** Start Selected excerpt **

5 Cultural Intermediaries
Dr. Gigy J Alex
About the chapter:
It gives a brief understanding about Cultural Intermediaries, and its various manifestations in our daily life. By analyzing the definition given by Pierre Bourdieu, it then moves on to various explanations given by prominent thinkers and cultural experts,
The Global age which depends upon the consumer culture is closely linked to the transformations that happen in the sociocultural fields, especially in the areas of production, dissemination and consumption of values and statuses. The idea of cultural intermediaries introduced by the French theorist Pierre Bourdieu refers to “sets of occupations and workers involved in the production and circulation of symbolic goods and services in the context of an expanding cultural economy in postwar Western societies.”1 In this category, Bourdieu includes, “producers of cultural programmes on TV and radio or the critics of ‘quality’ newspapers and magazines and all the writer-journalist writers.”2 In this study we look at the term Cultural Intermediaries from a critical perspective, analysing its critical definitions, and how they are evolving in the changing economic and social scenario.
Cultural Intermediaries are crucially involved in the production and dissemination of culture using various platforms. Social media plays a great role in this regard, especially where the accessibility and reach have increased to any extent. That is why we have high culture, low culture, hybrid culture, consumer culture, etc where there is a wide spectrum of different varieties of culture before us. This happens because of the spread of information communications technologies.
1. Critical Definitions
Pierre Bourdieu in, Distinction: A Social Critique of the Judgement of Taste (1984) describes cultural intermediaries as “a group of taste makers and need merchants whose work is part and parcel of an economy that requires the production of consuming tastes and dispositions.”3 Though Bourdieu started discussing this concept from the position of shapers of taste and promoters of new consumer culture dispositions with definite cultural authority, they are doing an active role in the economic flow of the system whereby they influence the disposition of people as consumers of cultural products.
Keith Negus defines Cultural Intermediaries as a “special occupational grouping linking production to consumption,”4 and that which gives an understanding regarding how culture is affected by economic practices, by reconsidering the interrelationship between economic and cultural practices.
This is further explained by Michel Callon, the French sociologist and writer, who dealt with the market relations established by the cultural intermediaries. He looks at the proliferation of market and new forms of competition in the market. He speaks about the “economy of qualities” which is more concerned with the circulation (movement) of products rather than the fixity of goods. He further says that markets are highly reflexive and they are organised around the structuring mechanisms of singularization of goods and the attachment of goods to the consumers.

** End Selected excerpt **

__Goals__.
1/ In the chapter on cultural intermediaries, how does Keith Negus define them?
2/ Summarize the chapter on cultural intermediaries in two sentences.
3/ Write a continuation of the chapter on cultural intermediaries, starting from the point where it stops.

** Start Material **

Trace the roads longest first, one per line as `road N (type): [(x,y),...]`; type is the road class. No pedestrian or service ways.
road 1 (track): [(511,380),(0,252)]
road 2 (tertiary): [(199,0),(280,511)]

** End Material **

__Answers in order__.
1/ As a "special occupational grouping linking production to consumption."

2/ Pierre Bourdieu introduced the idea of cultural intermediaries as workers who produce and circulate symbolic goods and services, such as TV and radio producers and critics, and described them as taste makers and need merchants who shape people's dispositions as consumers. The chapter examines this concept critically, noting how social media has widened the reach of culture and drawing on later thinkers such as Keith Negus, who links the term to production and consumption, and Michel Callon, who studies the market relations these intermediaries establish.

3/
Arjun Appadurai speaks about this in a similar fashion, when he compares the consumers of the modern society and pre-modern societies. When the modern consumers popularised the idea of spending for fashion and for being trendy, their ancestors preferred to regulate their spending habits. He opines that it is the “taste making mechanisms” that regulate the flow of goods, and also that the demands and expectations of our society are regulated by “ “appropriateness” fashion”.6 This is very similar to yet another argument that he makes in another context “. . . consumption in the contemporary world is often a form of drudgery, part of the capitalist, civilizing process. Nevertheless, where there is consumption, there is pleasure, and where there is pleasure, there is agency. Freedom, on the other hand, is rather a more elusive commodity.”
Mike Featherstone introduces this idea in his article “Theories of Consumer Culture” while explaining post modern consumer culture. Consumer culture is based on the diffusion of capitalist commodity production that led to the material culture in the form of “consumer goods and sites for purchase and consumption.”8 The satisfaction based on the commodities is exponential to “socially structured access in a zero sum game in which satisfaction and status depend upon displaying and sustaining differences within conditions of inflation.”9 He looks at the emotional excitement behind consumption and the pleasure the consumers derived when they spend in the cultural economy.
2. How the Cultural Intermediaries Perform?
The cultural intermediaries create several cultural codes in the market by influencing the production of goods, creating new affinities in the consumers, offering new preferences and choices, and thereby deliberately affecting the culture and economy. They are in the lower strata of the cultural hierarchies of intellectual production, and they give an ambivalent response to authority figures. They who legitimized the ‘not-yet-legitimate arts’, produce objectified images of the petit-bourgeois culture’ are the PR experts/ popularisers of the world. They, without high valued cultural credentials, have looked at a small area of human interaction where there is a great popular interest. Another feature of cultural intermediaries is that they work on the concept of mass production, by concentrating on culture and economy. Though they are considered as agents without any intrinsic value, they bring back life and mirth to dull institutional competitions. They help in the transmission of new cultural products and new modes of life style.
3. Cultural Intermediaries in the Current Scenario
In the global scenario, where relationships are strongly linked to one’s sociocultural dealings, where a thorough change in class structure has happened, there emerged certain changing trends in our tastes, in fields related to advertising, marketing, public relations, etc. Cultural Intermediaries are those sections who have “lower levels of education than average individuals of higher class origin, but have more cultural and social capital than the average middle-class member.”10 In the changing social scenario certain significant changes are brought about by the people who are employed in the production, marketing and circulation of culture and taste and their symbolic forms and it directs attention towards the ambivalences in dealing with production and consumption. Cultural intermediaries can be located in the space between production and consumption. They are involved in making certain congenial settings so that people who wanted to be there in the scene will definitely adapt to the changing scenario.
4. Who are Cultural Intermediaries?
When Pierre Bourdieu introduced the term Cultural Intermediaries he was looking at, “The new petite bourgeoisie comes into its own in all the occupations involving presentation and representation (sales, marketing, advertising, public relations, fashion, decoration and so forth) and in all the institutions providing symbolic goods and services . . . and in cultural production and organization which has expanded considerably in recent years.11 Cultural Intermediaries act as the linking channel between “disaffected, educated, bohemian middle class and the upwardly mobile, newly educated working class.”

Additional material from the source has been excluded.